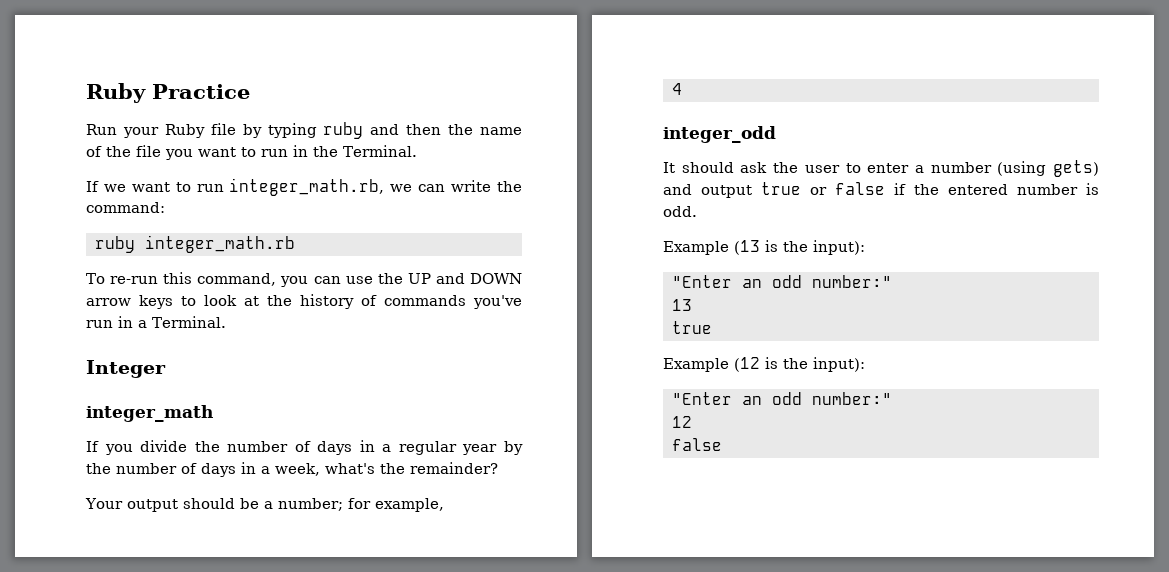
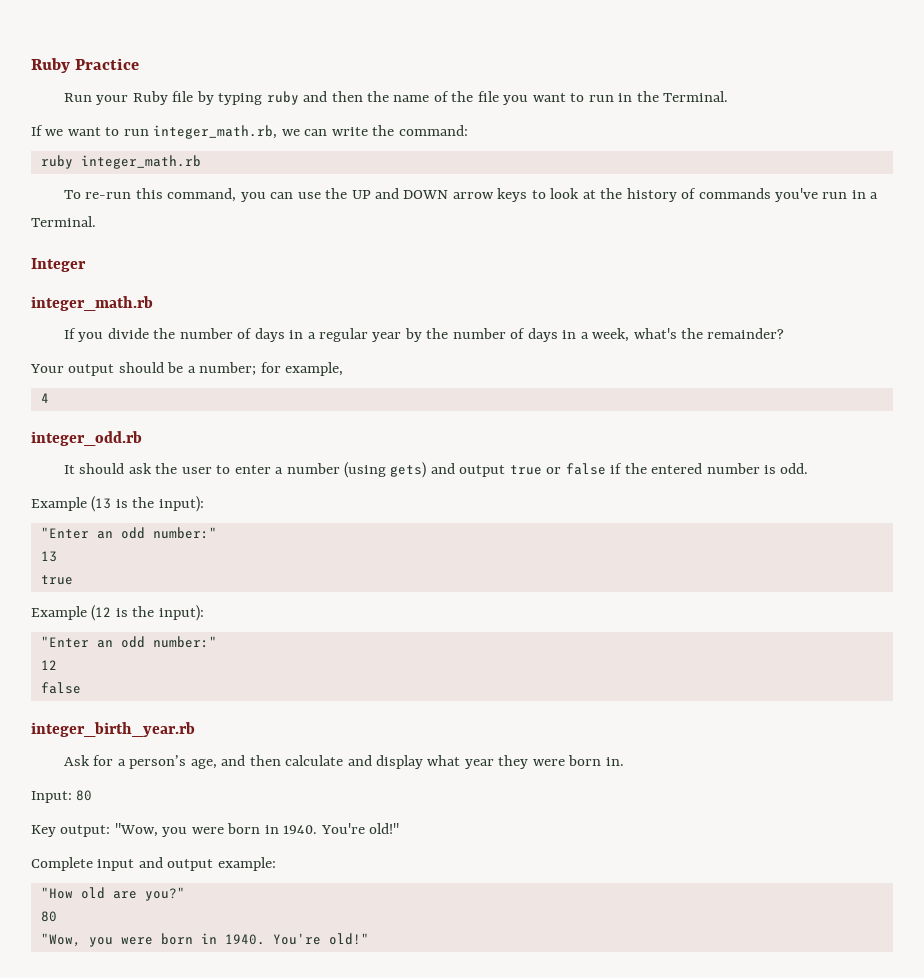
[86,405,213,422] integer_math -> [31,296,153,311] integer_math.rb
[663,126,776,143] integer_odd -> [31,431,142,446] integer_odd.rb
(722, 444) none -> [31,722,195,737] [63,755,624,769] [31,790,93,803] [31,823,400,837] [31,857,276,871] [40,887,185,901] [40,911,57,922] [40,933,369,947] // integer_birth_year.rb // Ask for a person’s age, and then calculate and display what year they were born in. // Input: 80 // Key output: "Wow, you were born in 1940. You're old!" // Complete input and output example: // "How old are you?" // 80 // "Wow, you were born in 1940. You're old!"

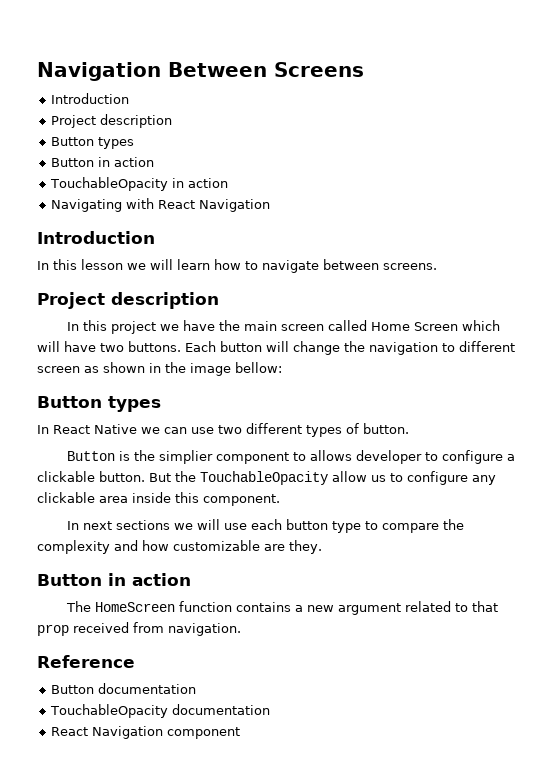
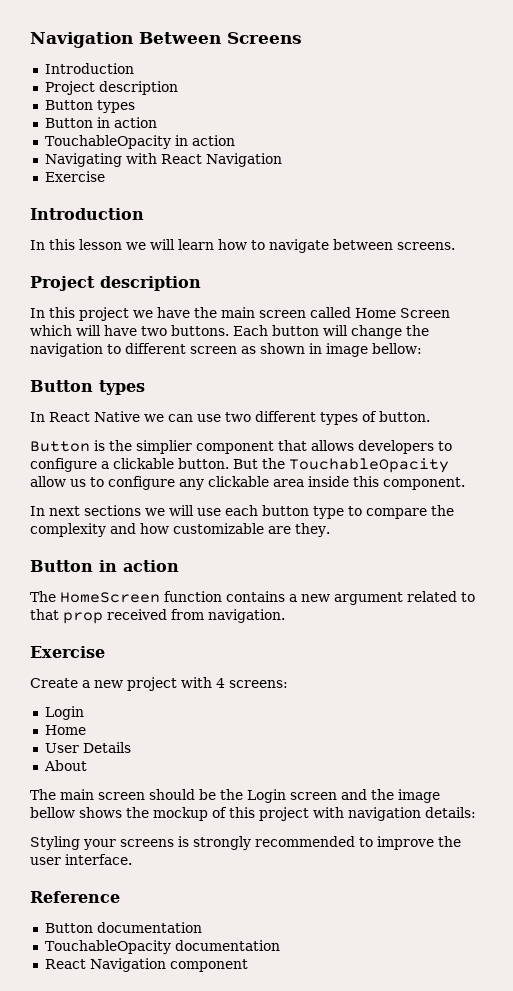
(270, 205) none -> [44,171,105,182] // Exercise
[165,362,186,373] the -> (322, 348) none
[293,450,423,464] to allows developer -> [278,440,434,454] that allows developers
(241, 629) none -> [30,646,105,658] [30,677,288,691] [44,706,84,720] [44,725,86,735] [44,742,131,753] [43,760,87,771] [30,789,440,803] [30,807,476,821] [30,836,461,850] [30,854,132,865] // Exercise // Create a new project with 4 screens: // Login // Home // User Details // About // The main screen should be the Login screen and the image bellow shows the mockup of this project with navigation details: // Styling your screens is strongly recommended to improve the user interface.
▬▬▬▬▬▬
**WHAT IS REQUIRED:** In the material above, find the line with "(270, 205) none"; then retype it and every line after it through the last, exactly as written.

**SOLUTION FOR THIS TASK:**
(270, 205) none -> [44,171,105,182] // Exercise
[165,362,186,373] the -> (322, 348) none
[293,450,423,464] to allows developer -> [278,440,434,454] that allows developers
(241, 629) none -> [30,646,105,658] [30,677,288,691] [44,706,84,720] [44,725,86,735] [44,742,131,753] [43,760,87,771] [30,789,440,803] [30,807,476,821] [30,836,461,850] [30,854,132,865] // Exercise // Create a new project with 4 screens: // Login // Home // User Details // About // The main screen should be the Login screen and the image bellow shows the mockup of this project with navigation details: // Styling your screens is strongly recommended to improve the user interface.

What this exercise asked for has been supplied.